10. International transfers
We aim to keep personal data within the UK. Where a processor is outside the UK, we put an approved safeguard in place (such as the UK International Data Transfer Agreement or addendum). (Adviser to confirm once the processor list is fixed, and to advise if the platform later serves non-UK members.)
11. How long we keep it
- Verification documents (redacted contract or invoice) are held only for as long as needed to verify the engagement, then destroyed. We keep a record that verification took place and when the document was destroyed, but not the document itself.
- Member account data is kept for the life of the membership and a limited period afterwards. (Adviser to set the period.)
- Client-contact details are kept while the related review is live, so the notice, reply and challenge process can operate and so we can evidence that a fair process was followed. (Adviser to set the period and the position once a review is withdrawn.)
- Reviews and replies are kept for as long as the platform operates them, subject to the rights below.
- Payment records are kept as long as the law requires.
12. Your rights
Subject to the conditions in UK data-protection law, you have the right to: access your data; have it corrected; ask for erasure; restrict or object to processing; and request portability. Where we rely on consent, you can withdraw it at any time.
For reviewed companies and their contacts specifically:
- A factual error in a review will be corrected or the review removed.
- Disagreement with an opinion does not remove a review; your reply is attached to it instead.

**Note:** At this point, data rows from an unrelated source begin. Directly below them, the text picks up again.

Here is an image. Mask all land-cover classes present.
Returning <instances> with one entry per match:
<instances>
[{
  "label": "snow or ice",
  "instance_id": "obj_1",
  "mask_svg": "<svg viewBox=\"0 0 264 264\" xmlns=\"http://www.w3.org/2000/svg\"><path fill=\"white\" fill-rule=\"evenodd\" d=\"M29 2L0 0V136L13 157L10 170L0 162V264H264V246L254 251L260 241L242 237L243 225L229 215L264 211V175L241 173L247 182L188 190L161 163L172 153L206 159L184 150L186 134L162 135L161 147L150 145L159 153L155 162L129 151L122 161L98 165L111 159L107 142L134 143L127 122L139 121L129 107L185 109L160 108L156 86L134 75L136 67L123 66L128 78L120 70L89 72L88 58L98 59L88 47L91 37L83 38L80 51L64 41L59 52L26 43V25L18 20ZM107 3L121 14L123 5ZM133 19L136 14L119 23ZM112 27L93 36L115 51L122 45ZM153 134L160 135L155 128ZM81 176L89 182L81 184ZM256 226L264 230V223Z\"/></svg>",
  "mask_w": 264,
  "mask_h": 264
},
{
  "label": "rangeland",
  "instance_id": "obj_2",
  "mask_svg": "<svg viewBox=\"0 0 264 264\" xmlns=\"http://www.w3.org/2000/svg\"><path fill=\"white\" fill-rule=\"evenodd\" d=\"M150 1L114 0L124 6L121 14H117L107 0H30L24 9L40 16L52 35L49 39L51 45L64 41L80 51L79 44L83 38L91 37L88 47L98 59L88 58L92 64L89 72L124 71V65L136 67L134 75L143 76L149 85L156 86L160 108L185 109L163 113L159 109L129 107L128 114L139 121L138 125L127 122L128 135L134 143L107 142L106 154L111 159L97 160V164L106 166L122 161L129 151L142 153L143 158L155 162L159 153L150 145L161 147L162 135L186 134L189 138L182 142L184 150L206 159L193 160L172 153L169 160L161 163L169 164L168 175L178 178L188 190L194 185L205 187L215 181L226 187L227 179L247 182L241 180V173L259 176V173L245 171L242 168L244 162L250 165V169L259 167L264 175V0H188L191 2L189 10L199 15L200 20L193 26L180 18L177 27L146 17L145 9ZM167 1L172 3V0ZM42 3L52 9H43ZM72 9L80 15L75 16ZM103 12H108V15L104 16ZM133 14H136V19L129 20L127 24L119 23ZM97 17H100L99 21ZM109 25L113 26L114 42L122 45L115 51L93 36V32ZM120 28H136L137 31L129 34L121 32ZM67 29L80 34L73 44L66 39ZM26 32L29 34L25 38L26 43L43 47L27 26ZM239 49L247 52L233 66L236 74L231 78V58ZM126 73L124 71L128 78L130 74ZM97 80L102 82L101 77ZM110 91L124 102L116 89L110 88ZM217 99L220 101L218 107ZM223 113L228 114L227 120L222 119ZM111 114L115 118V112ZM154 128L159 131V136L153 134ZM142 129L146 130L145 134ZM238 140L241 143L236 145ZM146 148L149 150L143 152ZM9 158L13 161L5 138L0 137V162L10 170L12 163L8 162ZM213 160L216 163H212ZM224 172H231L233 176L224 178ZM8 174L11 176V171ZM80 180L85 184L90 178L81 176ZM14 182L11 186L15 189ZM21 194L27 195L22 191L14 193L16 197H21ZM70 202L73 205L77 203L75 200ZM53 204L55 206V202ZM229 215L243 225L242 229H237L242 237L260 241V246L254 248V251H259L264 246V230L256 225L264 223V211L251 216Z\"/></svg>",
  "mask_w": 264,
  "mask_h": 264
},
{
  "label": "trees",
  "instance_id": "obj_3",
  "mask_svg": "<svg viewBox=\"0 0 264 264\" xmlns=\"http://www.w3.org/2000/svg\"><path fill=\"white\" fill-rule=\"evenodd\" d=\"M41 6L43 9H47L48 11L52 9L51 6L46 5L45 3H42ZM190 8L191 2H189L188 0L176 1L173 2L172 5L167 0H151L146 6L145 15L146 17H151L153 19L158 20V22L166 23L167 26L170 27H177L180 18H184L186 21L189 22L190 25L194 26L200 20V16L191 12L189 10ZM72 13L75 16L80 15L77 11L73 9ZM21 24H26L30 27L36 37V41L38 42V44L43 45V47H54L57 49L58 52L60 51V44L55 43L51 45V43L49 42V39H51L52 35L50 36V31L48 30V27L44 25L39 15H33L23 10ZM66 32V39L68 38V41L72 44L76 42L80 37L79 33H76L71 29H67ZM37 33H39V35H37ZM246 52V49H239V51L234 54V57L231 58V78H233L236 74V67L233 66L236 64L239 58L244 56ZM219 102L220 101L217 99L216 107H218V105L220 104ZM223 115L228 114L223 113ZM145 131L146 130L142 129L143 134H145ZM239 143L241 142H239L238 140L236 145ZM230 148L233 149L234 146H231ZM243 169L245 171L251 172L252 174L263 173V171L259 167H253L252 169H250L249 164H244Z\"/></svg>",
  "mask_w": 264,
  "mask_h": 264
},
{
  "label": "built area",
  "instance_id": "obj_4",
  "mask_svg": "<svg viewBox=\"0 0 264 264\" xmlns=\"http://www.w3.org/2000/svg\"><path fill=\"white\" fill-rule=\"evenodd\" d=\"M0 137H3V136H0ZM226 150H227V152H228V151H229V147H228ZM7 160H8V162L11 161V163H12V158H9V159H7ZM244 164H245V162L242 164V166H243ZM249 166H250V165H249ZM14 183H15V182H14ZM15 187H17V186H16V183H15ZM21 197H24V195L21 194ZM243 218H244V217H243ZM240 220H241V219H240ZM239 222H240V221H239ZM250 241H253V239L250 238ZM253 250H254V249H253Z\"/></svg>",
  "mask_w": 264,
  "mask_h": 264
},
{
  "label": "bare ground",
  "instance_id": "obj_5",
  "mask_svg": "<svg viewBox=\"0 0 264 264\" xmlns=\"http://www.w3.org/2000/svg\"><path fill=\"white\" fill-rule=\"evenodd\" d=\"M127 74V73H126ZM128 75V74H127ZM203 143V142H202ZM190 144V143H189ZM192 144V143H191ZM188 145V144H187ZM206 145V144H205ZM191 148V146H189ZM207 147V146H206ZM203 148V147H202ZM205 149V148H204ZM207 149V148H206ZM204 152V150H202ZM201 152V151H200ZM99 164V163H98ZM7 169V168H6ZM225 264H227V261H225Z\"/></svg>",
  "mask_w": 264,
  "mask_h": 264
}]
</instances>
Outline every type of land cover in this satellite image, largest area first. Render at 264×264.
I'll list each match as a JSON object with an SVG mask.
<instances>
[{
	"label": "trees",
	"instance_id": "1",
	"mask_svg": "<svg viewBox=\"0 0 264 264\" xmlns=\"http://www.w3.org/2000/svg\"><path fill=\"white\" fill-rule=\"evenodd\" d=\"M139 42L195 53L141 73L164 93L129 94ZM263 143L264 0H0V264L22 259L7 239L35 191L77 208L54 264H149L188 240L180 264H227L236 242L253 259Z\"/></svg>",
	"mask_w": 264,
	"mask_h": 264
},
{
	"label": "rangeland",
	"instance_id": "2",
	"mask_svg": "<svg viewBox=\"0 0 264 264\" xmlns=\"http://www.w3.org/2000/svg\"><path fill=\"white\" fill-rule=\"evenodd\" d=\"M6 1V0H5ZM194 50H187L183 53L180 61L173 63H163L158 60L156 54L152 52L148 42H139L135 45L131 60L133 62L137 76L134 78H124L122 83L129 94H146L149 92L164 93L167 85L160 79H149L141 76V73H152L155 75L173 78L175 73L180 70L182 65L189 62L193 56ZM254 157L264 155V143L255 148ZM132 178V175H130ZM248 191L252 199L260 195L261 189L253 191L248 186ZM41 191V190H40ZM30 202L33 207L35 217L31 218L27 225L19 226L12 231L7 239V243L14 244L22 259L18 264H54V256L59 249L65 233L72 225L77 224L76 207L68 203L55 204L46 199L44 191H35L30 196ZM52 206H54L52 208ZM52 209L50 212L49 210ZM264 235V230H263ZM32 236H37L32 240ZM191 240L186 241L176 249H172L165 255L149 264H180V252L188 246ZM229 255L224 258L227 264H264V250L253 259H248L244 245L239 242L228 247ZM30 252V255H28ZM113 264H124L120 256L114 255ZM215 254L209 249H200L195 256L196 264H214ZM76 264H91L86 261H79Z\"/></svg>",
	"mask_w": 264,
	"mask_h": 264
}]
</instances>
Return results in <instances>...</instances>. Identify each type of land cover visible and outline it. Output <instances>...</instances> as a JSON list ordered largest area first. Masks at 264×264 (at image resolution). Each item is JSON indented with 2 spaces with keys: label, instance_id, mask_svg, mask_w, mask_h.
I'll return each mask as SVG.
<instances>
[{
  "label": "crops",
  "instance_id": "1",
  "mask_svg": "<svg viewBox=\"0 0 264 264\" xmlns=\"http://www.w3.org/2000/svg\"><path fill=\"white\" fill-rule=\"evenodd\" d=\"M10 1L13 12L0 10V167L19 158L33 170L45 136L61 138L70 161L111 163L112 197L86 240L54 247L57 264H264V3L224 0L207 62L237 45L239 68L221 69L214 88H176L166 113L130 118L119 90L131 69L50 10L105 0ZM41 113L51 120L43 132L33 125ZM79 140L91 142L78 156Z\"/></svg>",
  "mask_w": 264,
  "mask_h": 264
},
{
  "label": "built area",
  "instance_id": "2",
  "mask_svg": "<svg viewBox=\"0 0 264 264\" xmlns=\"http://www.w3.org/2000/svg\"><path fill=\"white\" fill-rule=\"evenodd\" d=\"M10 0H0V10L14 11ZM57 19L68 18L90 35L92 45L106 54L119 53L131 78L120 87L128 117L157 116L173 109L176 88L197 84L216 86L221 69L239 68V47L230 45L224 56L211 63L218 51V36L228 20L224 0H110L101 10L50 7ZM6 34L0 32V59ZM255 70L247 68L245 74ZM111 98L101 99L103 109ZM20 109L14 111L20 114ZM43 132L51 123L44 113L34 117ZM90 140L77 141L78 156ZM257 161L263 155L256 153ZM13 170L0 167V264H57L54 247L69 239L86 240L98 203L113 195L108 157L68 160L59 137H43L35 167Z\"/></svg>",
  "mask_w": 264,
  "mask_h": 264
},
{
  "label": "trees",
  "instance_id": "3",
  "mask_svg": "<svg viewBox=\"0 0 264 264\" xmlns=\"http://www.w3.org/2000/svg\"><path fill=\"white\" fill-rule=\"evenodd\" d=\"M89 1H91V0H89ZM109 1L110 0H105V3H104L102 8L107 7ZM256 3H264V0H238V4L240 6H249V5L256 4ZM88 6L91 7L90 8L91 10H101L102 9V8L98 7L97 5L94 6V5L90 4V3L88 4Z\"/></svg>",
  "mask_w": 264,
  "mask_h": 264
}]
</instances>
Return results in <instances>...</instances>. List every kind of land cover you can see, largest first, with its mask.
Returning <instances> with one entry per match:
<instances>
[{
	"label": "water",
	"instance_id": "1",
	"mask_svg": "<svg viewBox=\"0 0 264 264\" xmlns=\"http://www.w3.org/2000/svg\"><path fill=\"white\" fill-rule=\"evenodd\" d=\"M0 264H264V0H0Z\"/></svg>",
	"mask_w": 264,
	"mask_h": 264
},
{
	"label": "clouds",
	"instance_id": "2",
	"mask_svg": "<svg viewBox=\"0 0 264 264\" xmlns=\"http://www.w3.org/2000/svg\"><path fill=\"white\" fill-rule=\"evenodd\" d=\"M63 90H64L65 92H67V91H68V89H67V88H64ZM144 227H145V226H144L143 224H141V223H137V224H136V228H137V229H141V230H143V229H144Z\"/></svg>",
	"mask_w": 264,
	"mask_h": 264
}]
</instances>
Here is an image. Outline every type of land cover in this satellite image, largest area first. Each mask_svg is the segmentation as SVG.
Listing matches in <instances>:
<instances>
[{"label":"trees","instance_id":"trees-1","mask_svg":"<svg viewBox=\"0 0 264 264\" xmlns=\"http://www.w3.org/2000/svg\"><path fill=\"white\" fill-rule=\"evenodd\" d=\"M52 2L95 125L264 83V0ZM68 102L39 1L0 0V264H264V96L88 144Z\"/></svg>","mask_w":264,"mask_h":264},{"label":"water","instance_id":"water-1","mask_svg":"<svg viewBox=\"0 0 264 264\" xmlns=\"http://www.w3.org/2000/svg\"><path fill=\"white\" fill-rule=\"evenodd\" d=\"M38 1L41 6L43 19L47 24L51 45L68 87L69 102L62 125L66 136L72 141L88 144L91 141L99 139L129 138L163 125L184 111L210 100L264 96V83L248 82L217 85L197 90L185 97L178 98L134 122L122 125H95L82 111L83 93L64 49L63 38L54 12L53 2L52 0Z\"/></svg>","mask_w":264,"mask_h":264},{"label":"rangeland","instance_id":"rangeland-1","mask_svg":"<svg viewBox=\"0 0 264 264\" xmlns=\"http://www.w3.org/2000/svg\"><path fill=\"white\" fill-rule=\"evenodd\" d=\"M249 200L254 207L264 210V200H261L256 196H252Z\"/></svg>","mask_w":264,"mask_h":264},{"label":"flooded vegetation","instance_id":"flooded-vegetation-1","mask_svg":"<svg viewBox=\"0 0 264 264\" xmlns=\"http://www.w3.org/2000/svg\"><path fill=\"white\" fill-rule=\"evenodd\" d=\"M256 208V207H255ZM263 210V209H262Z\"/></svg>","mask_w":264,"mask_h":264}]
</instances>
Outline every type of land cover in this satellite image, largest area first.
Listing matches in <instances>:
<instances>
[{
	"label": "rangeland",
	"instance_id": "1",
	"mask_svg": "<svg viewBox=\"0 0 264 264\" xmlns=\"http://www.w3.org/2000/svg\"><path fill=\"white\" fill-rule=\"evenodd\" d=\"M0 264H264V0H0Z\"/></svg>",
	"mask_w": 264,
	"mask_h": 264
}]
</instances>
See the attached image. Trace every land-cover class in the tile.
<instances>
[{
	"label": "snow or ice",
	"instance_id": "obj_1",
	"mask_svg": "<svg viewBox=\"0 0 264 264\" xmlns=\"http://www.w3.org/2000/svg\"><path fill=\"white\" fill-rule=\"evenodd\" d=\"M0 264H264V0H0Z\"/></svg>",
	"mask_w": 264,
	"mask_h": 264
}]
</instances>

- An objection or erasure request is weighed against our legitimate interest in operating a fair, accurate platform and against our process safeguards. We will explain the outcome.
To exercise any right, contact [privacy contact / email]. We respond within one month.
13. Complaints
If you are unhappy with how we handle your data, please contact us first. You also have the right to complain to the Information Commissioner's Office (ICO), ico.org.uk. (Adviser to confirm whether we must pay the ICO data protection fee and register.)
14. How we keep data secure
We use appropriate technical and organisational measures, including access controls, encryption in transit, gated membership, and prompt destruction of verification documents once used. Access to personal data is limited to staff who need it.
15. Changes to this notice
We may update this notice and will tell members of any material change.
16. Contact
[Platform operating company name], [address]. Data-protection contact: [email].
Appendix A — Client-contact notification wording (discharges the §6 transparency duty)
This is the message sent to a client point of contact when a member submits a review. It both starts the holding period and informs the contact of how their data is used. (Adviser to finalise.)
Subject: A review has been submitted about [Company name]
Hello [Contact name],
[Member-side, shown as the platform, not the named reviewer:] A service provider that worked with [Company name] has submitted a review of the company on [Platform name], a members-only platform where providers review the companies they work with. You have been listed as the point of contact for this engagement.
Why you are hearing from us. We were given your name, role and work email by the provider so we could verify the engagement and let you know about the review before it goes live. We hold this information to operate a fair notice and reply process. You can read how we handle your data in our Privacy Notice at [link], and you have the right to access, correct or object to it.
What happens next. The review will become visible to our members in [7 / 14] days unless [Company name] responds. You can:
- Reply to the review, which is attached to it, or
- Challenge it if you believe it contains a factual error.
The review concerns the company's conduct and working relationship only. It does not name individuals. Reviews are the opinions of the providers who write them.
To reply, challenge, or claim [Company name]'s profile, use [link].
[Platform name]
End of working draft. Do not publish without data-protection adviser sign-off. Pairs with the Terms of Use & Review Guidelines, the solicitor briefing, the spec v0.2, and the moderation agent contract.